Raríssimas?

O caso da Raríssimas levantou a ponta de um véu de um mundo obscuro. Uma realidade onde os dinheiros públicos não são devidamente escrutinados, onde os favores se compram e a democracia se perde.

É certo que não devemos criticar o justo pelo pecador e não quero criar nem alarme social, nem desmerecer a atividade de muitas associações com trabalho de qualidade que deve ser reconhecido. Muito trabalho voluntário deve ser valorizado e cumpre uma importante função social. Mas, no mundo das instituições públicas de solidariedade social (IPSS), há algumas críticas e preocupações que não devemos deixar na gaveta. De outra forma, o caso da Raríssimas apenas será analisado pela rama.

Há quem diga que o código associativo e a lei garantem uma total transparência das associações. Obrigam à existência de uma direção, de uma assembleia geral e de um conselho fiscal, o que mais poderia faltar? A resposta não se deve dar pela forma ou pela teoria, antes pela prática: quantas vezes as assembleias gerais não têm o quórum suficiente para se reunirem e, apesar disso, fazem as suas deliberações? Quantas vezes os documentos apresentados para avaliar o trabalho da direção ou a situação financeira da instituição são meramente apresentados como um pró-forma e, por isso, levianamente analisados? Quantas vezes as vozes críticas se calam com medo de represálias de um poder despótico? Quantas vezes o corpo de funcionários se constitui mais rapidamente pelas relações familiares do que pela competência? Estas perguntas são a ponta do enorme icebergue que, por demasiado tempo, se ignorou.

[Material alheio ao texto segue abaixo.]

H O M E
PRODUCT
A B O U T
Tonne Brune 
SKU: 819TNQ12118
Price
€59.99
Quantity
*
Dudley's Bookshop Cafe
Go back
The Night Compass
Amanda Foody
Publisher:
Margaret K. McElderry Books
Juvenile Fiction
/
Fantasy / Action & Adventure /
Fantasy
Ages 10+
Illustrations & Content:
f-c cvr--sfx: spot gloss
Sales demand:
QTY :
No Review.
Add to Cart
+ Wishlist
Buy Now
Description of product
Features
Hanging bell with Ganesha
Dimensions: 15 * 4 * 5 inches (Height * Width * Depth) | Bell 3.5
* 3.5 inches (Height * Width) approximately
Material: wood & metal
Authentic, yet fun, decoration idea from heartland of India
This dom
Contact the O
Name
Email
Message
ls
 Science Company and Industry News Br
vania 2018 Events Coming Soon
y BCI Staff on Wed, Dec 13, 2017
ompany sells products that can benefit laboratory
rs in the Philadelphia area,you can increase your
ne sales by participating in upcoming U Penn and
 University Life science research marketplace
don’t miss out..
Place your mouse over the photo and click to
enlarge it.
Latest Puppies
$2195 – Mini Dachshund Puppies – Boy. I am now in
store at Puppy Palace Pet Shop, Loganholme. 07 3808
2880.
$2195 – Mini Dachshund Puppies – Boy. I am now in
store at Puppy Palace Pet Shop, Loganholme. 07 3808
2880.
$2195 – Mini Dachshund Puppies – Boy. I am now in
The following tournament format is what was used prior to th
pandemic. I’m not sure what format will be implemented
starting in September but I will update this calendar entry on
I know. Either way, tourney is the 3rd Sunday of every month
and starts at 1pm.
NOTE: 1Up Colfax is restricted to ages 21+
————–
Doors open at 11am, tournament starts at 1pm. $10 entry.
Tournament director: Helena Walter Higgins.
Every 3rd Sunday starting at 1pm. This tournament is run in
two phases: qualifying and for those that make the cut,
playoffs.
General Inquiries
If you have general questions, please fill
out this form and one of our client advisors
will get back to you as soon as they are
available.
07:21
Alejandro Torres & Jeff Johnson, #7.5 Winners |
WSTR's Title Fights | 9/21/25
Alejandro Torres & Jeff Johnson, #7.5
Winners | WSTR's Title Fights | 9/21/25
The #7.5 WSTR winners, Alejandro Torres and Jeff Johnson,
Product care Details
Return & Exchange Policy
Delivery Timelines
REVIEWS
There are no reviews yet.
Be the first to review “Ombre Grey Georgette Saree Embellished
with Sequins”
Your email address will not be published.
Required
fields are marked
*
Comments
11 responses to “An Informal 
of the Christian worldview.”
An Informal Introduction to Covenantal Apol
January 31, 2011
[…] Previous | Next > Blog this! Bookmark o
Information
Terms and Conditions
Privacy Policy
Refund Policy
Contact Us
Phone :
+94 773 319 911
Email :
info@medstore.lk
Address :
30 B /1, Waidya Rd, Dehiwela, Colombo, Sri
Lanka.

No caso da Raríssimas, há o pleno dos maus exemplos anteriores. A presidente agia acima de tudo e de todos, preenchia os seus órgãos sociais a pensar em favores políticos, abrigava a sua família na lista de funcionários da associação e apresentava as contas à medida, mascarando o desvio de dinheiros públicos. Cereja no topo do bolo daquele desastre: até o destino do filho da presidente já estava traçado como o "herdeiro da parada". Democracia ou monarquia? Parece claramente que o funcionamento estava mais próximo da segunda. E poderia perguntar quem lê: como é possível a assembleia geral deixar passar a situação? A resposta é a óbvia, pois a assembleia geral da instituição não tinha o perfil fiscalizador que deveria ter, submissa à presidente.

Do ponto de vista público este tema é incontornável. Sabe qual o montante a transferir do Orçamento do Estado para as IPSS no ano de 2018? São mais de dois mil milhões de euros. Esta transferência de dinheiros é feita através dos protocolos que a Segurança Social faz com cada uma das IPSS, numa grande multiplicidade de serviços que vão desde creches a lares de terceira idade, passando por apoios domiciliários, lares de dia, etc. Ao valor indicado, devemos juntar a despesa fiscal que decorre da isenção de impostos ou do seu pagamento residual. Tudo somado, há vários ministérios que invejam este enorme bolo, porque a sua fatia do Orçamento do Estado é muito mais pequena.

No entanto, o Instituto de Gestão Financeira da Segurança Social, que deveria fiscalizar estes protocolos, não tem a capacidade necessária para um trabalho desta dimensão. A julgar pelos processos que o Ministério Público tem aberto por fraude ou branqueamento de contas, percebemos que o problema assume já uma grande dimensão e que a transparência deve ser uma obrigação incontornável.

Mas nem só de dinheiro vivem os problemas. Muitas das vezes são os direitos das pessoas que estão em causa. Em várias situações, as listas de espera são utilizadas como forma de dominação social, promovendo ou não os utentes em função do seu poder económico ou da sua proximidade à direção.

É certo que as IPSS não são todas iguais. No entanto, não se pode aceitar é que o Estado não fiscalize como deveria, que a transparência fique à porta das IPSS, ou a democracia seja um mero adereço no funcionamento destas instituições.

É necessário lembrar, também, que as IPSS têm proliferado pela omissão do Estado das suas funções. A prioridade política tem sido a de entregar às IPSS responsabilidades e funções que deveriam ser asseguradas pelo Estado. É uma escolha política de quem tem constantemente defendido que menos Estado é um melhor Estado. Como se vê, menos Estado torna-se rapidamente na criação de um Estado paralelo onde as pessoas saem duplamente prejudicadas: pelo mau serviço prestado e direitos desrespeitados ou pelos dinheiros públicos mal utilizados.